Specifically, the goal of ACORI is to close the disparities gap between universities and academic medical centers that host clinical research, and the community practices in which patients receive care. Notable disparities between universities and community practices include access to clinical research, knowledge of clinical trials, and the ability to travel to where clinical trials are being held.
In the short term, however, Oyer describes several goals that ACORI hopes to accomplish.
“Through ACORI, we are first and foremost advocating for diversity for clinical trial participants, so that we can make sure that all Americans have equal access to the benefits of clinical research and developing education programs and resources in conjunction with sponsors that recognize the need to broaden eligibility criteria. Our second goal is capacity building. We’re working with our membership, to help them assess what’s needed in their own programs to be able to provide clinical trials to their patients,” he explained. “Our third goal is research diffusion. ACCC has many partners—many members across the U.S—[and] we work in partnership with community organizations, with academic programs, and we want to be a conduit to bring clinical trials from sponsors into our community sites across the United States.”
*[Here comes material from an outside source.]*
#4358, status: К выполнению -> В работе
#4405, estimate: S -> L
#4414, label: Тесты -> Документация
Several additional items from the report came out of the ACORI Call to Action Summit that were specific oncology programs:
Moreover, recommendations urged industry sponsors to consider identifying and partnering with programs catered to populations that are underserved and less likely to be included in research.
The ACCC also partnered with the American Society for Clinical Oncology roughly 2 years ago with the goal of increasing clinical trial participation among Black and Hispanic patients with cancer. To accomplish this, Oyer stated, a community needs assessment has been developed.
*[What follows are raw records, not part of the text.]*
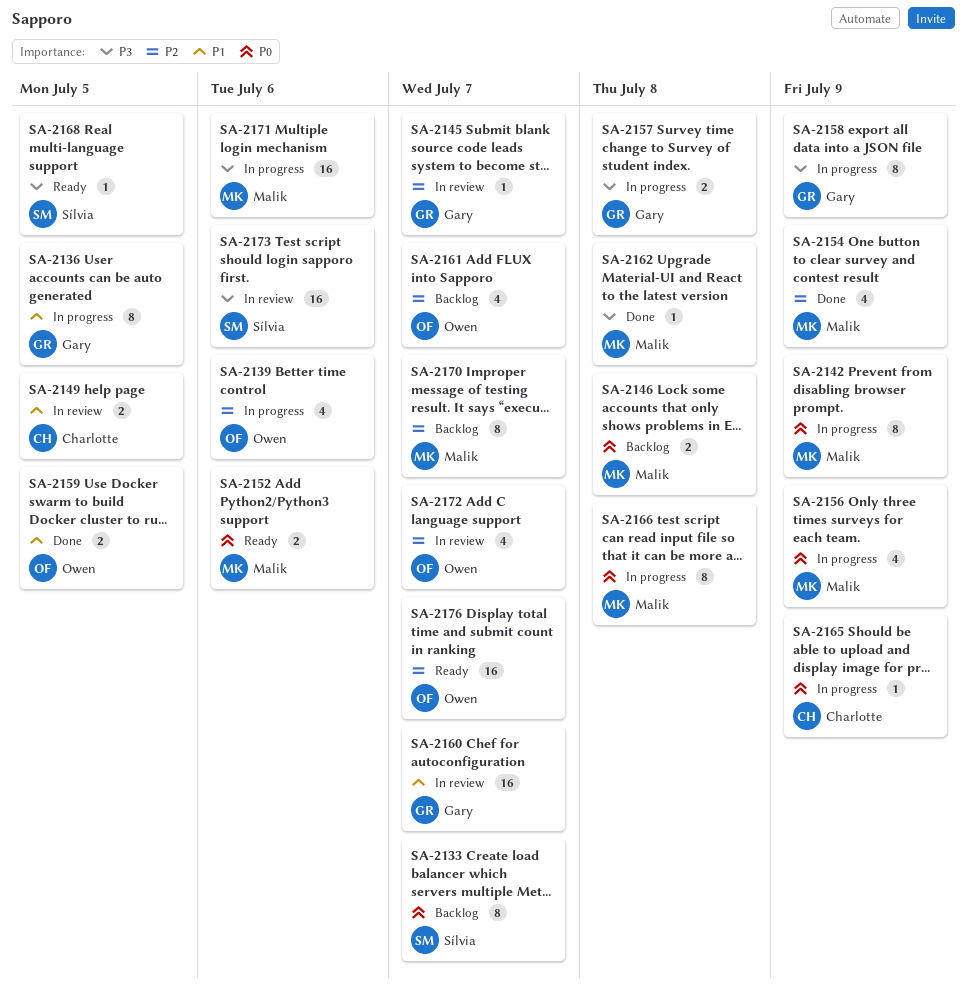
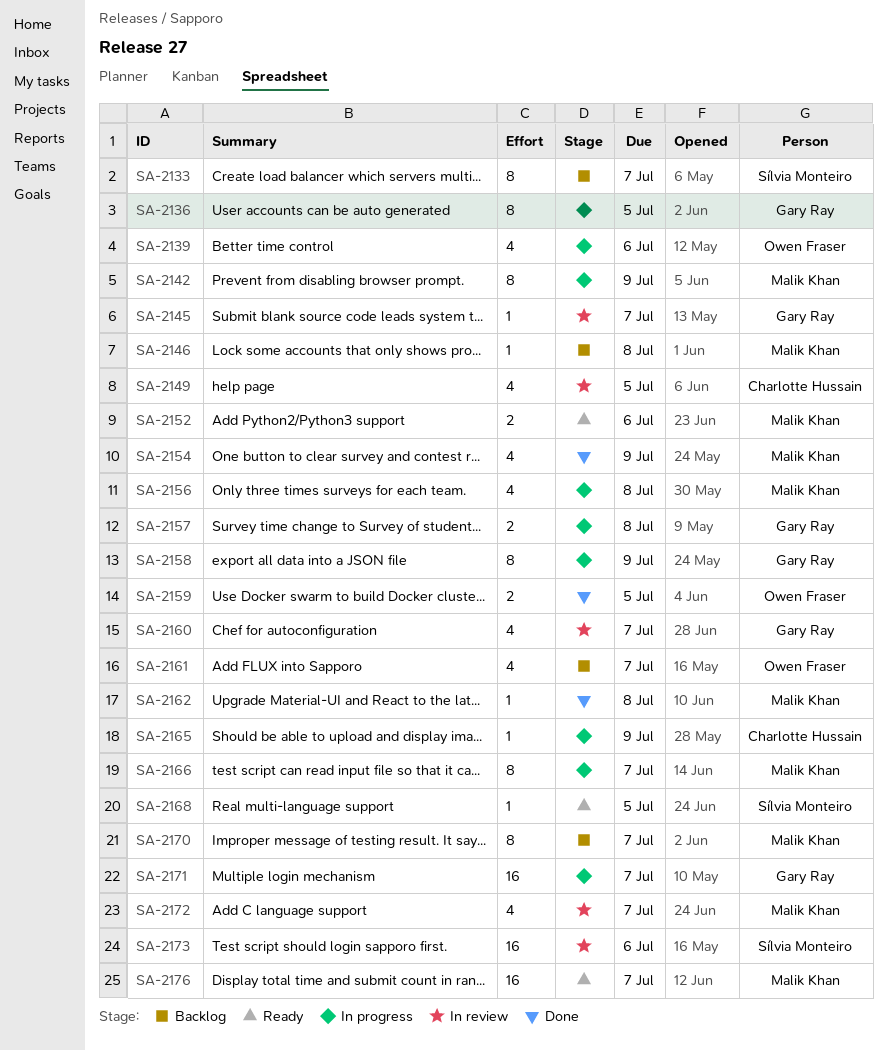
SA-2146, estimate: 2 -> 1
SA-2149, estimate: 2 -> 4
SA-2156, due: Jul 9 -> Jul 8
SA-2160, estimate: 16 -> 4
SA-2166, due: Jul 8 -> Jul 7
SA-2171, owner: Malik Khan -> Gary Ray
SA-2171, due: Jul 6 -> Jul 7
SA-2172, owner: Owen Fraser -> Malik Khan
SA-2176, owner: Owen Fraser -> Malik Khan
He stated, “We have piloted in over 50 sites across the United States a self-assessment tool [that allows] people [to] look at their own readiness for clinical trials and assess their own programs so that they can look for opportunities for improvement. We’ve also recognized the importance of implicit bias in terms of who gets offered a clinical trial and who doesn’t...We built on an existing training module from one of our members and we’ve piloted that at sites across the country as part of this project. We’ve learned that it is both effective and feasible to do implicit bias training as part of clinical trial program development.”
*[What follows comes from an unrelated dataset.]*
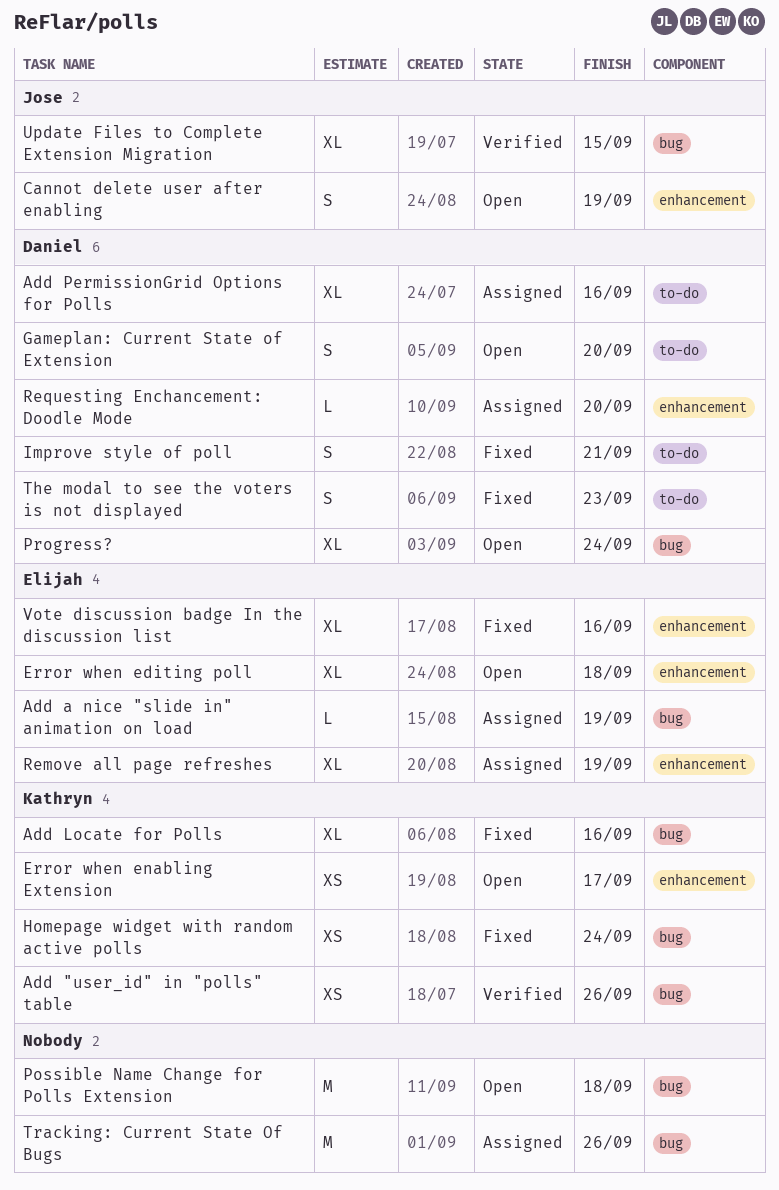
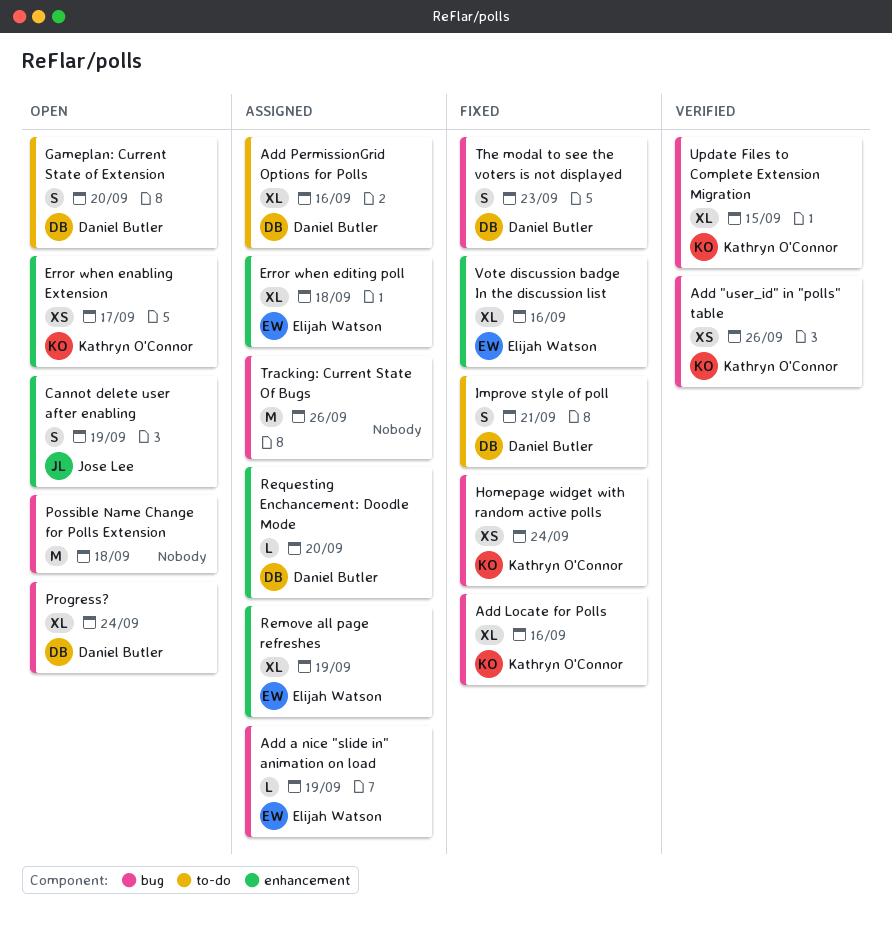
Error when editing poll, status: Open -> Assigned
The modal to see the voters is not displayed, label: to-do -> bug
Update Files to Complete Extension Migration, owner: Jose Lee -> Kathryn O'Connor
As Black History Month ends, both key opinion leaders shared their closing thoughts on the direction the oncology space needs to head in to move the needle forward for undeserved patient populations:
“My advice to community programs and to community oncologists would be [to join] ACCC and take advantage of our programs, start or expand your own research programs, diversify your staff, roll up your sleeves, and just get going. Start somewhere,” Oyer concluded
“I’d like [the oncology community] to know that we have a problem in our hands and we cannot ignore it. When you don’t include people of color, specifically Black Americans in your research and you publish your results, you are essentially not providing information that could be helpful to the population across the country. You are denying very useful information to a group where that was needed…Try as much as possible to diversify [clinical trial] groups. Try to have some of these ethnic concordances, whether it be with your coordinator or your nursing staff, your doctor’s, or your recruitment staff. Try to have some concordance so that people can at least talk to [others] that they can relate to. Look to educate the patients in a way that they will understand. Be compassionate,” Ukoha concluded.